Twitter and ‘LIVE’ suicide threats

When I started Tweeting, I anticipated dialogue with all manner of service-users, professionals and carers concerning incidents where the police had become involved in mental health issues of all kinds.  I predicted that this engagement may be valuable, not just in terms of being able to explain police processes and law to people who wanted it, but in my continuing to understand from those who use the police service how we could do it better and to share knowledge and practice issues.

If I’m honest, what I did not predict was being contacted in relation to ‘LIVE’ suicide incidents by people on twitter who are concerned for others making specific or generalised threats of suicidal ideation on their timelines.  In hindsight, that was quite naive of me.  There have been five such examples in the nine months or so I have been on here that I’ve been brought into by concerned tweeters.

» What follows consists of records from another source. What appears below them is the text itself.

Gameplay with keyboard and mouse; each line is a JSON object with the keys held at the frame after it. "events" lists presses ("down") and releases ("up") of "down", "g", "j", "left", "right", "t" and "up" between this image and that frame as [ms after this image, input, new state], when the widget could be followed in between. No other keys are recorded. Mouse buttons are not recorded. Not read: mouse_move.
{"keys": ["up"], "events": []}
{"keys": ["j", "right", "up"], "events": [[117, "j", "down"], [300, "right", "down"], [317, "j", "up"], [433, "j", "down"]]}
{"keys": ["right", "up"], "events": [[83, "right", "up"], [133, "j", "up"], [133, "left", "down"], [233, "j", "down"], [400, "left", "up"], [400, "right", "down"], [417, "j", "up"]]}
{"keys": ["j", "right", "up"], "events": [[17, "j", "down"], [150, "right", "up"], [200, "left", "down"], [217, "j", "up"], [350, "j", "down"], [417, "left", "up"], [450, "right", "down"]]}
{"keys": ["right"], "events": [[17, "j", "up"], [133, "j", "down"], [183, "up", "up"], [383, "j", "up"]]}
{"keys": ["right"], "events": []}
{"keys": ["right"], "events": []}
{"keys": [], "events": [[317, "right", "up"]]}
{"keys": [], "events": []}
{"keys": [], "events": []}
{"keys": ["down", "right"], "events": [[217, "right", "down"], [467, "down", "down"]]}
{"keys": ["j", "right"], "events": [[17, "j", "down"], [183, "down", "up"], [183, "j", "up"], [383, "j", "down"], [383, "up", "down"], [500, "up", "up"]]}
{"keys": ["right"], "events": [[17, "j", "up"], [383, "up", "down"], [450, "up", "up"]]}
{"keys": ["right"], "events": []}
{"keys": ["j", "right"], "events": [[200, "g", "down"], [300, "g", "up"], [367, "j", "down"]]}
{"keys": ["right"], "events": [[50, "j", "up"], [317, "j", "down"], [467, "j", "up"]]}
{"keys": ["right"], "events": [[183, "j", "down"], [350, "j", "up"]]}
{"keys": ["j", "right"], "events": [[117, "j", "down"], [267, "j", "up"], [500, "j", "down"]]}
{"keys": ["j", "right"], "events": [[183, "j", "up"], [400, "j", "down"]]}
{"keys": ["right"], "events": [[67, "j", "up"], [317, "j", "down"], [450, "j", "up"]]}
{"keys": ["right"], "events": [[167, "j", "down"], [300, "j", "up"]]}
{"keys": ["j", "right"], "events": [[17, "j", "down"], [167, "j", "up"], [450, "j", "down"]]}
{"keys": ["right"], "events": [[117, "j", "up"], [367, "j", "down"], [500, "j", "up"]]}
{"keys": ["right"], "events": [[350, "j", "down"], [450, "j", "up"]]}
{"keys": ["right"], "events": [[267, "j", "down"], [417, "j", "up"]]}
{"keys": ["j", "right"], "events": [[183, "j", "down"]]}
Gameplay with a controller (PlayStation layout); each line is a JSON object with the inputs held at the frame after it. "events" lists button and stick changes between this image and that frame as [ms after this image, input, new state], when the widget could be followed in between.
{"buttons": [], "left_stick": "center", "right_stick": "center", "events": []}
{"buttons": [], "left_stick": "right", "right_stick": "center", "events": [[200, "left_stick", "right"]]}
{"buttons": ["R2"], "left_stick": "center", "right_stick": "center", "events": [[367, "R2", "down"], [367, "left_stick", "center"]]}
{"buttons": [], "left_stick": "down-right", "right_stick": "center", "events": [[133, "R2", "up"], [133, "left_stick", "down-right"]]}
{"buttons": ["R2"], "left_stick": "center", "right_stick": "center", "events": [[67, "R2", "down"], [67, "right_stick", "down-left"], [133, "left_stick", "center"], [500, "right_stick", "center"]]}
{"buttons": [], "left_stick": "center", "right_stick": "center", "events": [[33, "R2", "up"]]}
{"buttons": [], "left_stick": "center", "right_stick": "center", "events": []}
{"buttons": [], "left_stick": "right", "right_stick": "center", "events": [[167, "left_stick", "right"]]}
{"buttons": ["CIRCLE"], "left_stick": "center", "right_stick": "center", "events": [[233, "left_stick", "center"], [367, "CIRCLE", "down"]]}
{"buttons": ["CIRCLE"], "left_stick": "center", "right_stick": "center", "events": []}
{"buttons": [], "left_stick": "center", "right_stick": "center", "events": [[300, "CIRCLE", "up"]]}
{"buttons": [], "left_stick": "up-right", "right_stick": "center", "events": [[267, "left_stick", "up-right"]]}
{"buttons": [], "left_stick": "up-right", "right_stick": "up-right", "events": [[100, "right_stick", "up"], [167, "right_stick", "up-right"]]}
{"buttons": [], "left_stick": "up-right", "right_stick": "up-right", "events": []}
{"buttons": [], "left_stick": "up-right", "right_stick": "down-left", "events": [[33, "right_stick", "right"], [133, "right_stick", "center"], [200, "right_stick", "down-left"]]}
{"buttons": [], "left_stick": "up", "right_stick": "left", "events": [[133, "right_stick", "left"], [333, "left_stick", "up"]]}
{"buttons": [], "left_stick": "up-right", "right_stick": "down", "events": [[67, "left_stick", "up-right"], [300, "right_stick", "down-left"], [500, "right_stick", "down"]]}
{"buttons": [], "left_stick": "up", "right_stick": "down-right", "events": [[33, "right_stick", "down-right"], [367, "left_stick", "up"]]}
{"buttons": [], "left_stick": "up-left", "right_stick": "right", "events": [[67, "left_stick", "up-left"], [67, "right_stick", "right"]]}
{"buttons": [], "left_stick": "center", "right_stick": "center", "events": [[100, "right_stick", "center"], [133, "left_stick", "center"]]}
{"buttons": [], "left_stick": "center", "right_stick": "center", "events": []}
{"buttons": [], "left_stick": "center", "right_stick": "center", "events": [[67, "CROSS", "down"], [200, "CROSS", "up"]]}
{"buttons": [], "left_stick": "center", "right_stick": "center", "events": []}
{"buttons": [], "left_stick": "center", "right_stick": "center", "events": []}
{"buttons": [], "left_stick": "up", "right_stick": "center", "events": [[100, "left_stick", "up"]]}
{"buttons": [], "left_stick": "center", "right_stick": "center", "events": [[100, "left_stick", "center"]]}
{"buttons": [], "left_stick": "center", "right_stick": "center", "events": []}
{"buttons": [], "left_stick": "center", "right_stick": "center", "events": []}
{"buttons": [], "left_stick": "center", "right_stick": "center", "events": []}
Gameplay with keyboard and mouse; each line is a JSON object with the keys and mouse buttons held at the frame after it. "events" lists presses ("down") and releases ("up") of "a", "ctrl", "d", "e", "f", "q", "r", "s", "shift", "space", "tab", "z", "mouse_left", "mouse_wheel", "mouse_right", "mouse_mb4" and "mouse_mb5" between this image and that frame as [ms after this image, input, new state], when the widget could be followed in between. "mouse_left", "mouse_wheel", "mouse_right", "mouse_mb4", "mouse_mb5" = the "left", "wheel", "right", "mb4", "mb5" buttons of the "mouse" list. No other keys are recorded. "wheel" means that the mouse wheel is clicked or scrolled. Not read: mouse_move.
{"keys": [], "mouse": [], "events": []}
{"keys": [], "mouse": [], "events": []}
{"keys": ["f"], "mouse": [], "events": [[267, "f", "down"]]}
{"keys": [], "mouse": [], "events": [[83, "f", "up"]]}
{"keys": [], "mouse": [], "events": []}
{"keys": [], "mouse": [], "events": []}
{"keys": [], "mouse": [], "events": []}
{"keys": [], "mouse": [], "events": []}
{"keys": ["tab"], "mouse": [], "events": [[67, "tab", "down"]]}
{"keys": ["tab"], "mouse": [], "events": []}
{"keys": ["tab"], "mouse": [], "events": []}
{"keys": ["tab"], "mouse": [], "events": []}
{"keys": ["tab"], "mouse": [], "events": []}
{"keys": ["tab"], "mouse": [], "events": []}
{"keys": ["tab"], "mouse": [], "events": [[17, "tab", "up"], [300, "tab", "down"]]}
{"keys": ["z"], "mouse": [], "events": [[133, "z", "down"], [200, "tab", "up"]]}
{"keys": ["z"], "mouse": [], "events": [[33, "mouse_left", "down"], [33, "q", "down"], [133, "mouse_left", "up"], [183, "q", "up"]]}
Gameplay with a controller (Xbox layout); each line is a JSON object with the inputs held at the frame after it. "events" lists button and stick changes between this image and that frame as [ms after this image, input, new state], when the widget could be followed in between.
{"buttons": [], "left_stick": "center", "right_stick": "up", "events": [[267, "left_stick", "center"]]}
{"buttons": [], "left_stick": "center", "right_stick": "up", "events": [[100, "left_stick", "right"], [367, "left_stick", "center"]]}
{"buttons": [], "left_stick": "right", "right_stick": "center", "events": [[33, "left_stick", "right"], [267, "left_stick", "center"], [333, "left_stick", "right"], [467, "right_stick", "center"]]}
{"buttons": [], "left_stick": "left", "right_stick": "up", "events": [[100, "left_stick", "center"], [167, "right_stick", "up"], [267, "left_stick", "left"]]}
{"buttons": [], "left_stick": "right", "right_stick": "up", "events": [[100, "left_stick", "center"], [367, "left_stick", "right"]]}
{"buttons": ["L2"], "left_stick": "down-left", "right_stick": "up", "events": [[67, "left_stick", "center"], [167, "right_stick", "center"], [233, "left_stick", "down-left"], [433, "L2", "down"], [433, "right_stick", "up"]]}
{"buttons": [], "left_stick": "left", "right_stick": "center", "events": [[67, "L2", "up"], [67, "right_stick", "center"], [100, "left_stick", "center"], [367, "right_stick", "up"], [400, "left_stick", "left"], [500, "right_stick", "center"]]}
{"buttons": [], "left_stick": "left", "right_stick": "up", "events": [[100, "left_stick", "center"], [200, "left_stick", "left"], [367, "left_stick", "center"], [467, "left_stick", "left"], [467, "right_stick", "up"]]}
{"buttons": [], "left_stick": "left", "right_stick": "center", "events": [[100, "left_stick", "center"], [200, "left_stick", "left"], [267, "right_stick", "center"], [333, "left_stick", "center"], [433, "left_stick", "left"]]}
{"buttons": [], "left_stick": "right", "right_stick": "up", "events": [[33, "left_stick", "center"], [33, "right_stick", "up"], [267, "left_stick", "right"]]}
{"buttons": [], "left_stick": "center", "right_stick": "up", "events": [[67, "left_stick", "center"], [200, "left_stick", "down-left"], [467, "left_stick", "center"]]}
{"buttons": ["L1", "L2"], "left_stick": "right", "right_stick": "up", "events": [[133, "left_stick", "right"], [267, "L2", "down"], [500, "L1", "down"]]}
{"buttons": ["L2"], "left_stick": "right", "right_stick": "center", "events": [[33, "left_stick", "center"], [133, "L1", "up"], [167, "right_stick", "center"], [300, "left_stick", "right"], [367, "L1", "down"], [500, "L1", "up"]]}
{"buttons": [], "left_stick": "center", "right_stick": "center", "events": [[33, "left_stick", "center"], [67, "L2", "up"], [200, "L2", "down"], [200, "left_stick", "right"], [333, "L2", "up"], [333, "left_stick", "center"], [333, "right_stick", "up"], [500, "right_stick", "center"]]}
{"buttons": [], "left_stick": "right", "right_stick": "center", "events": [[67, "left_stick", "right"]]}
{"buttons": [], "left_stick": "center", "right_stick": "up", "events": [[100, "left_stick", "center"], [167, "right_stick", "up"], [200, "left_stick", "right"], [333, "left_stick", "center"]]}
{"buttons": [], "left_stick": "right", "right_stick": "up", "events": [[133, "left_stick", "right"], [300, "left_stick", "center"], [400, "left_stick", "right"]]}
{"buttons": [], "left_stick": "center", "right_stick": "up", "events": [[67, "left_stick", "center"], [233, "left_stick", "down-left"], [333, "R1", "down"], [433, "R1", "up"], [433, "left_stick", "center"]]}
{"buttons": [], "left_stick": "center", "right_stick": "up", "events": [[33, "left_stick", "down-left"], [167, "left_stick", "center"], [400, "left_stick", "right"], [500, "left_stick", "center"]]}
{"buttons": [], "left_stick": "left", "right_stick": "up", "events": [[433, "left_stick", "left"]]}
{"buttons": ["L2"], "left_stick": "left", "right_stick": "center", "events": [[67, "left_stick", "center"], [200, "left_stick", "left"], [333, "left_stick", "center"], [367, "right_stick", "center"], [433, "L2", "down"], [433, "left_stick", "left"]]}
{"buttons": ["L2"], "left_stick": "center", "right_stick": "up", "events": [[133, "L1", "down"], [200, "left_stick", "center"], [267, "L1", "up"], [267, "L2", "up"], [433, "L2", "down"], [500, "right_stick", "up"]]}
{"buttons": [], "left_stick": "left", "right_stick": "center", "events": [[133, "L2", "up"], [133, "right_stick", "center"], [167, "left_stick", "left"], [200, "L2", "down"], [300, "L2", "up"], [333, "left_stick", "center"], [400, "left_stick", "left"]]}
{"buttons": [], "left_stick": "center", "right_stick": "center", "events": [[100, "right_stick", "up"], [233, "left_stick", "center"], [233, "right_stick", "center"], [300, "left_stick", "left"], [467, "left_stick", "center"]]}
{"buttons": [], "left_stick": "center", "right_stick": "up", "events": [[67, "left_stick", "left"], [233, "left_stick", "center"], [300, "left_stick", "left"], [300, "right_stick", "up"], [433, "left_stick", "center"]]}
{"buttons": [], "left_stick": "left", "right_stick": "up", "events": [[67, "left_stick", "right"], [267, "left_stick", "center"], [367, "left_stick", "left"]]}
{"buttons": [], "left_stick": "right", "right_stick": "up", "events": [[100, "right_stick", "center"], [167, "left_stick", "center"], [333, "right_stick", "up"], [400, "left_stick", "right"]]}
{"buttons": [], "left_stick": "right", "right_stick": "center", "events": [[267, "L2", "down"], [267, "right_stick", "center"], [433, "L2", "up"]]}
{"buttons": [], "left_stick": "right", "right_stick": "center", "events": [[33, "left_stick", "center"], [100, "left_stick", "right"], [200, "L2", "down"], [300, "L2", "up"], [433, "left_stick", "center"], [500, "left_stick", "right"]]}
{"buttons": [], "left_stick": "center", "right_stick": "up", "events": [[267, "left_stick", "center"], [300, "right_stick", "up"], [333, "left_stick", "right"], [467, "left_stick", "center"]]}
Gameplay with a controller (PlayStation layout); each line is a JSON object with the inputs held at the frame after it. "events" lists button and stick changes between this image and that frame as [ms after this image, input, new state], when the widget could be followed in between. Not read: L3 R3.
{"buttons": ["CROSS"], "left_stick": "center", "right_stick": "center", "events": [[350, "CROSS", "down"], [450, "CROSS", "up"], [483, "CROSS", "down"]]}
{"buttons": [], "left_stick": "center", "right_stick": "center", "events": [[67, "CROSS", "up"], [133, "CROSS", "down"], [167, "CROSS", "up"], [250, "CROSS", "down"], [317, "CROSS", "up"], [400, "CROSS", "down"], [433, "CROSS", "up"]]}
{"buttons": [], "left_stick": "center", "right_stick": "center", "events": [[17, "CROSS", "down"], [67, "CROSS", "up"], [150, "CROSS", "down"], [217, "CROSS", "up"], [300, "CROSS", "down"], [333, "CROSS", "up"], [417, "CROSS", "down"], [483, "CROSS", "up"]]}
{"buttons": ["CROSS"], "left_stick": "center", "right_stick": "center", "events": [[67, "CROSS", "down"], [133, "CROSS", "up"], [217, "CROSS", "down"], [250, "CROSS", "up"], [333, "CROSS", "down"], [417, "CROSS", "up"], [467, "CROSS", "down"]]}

I’ll be honest – each one immediately fills me with a sense of dread: Twitter accounts are often anonymous, people are ‘looking at me’ (virtually) as the police officer to ‘do something’ and yet obviously, I’ve often got no more information than anyone else about where in the UK or the World the account owner may be.

One of the incidents a few months ago, involved someone in Australia, but more than that was not immediately clear and only only one of them has come in whilst I’ve been ‘at work’!  Another came in when I was up to my eyes at the time with my son’s U7 rugby team playing a series of matches at a kids’ rugby tournament – I could do little more than give two tweets of general advice to the person who alerted me.  Ironically, that person was then traced by the police to a location about 10 miles from where the kids were playing rugby.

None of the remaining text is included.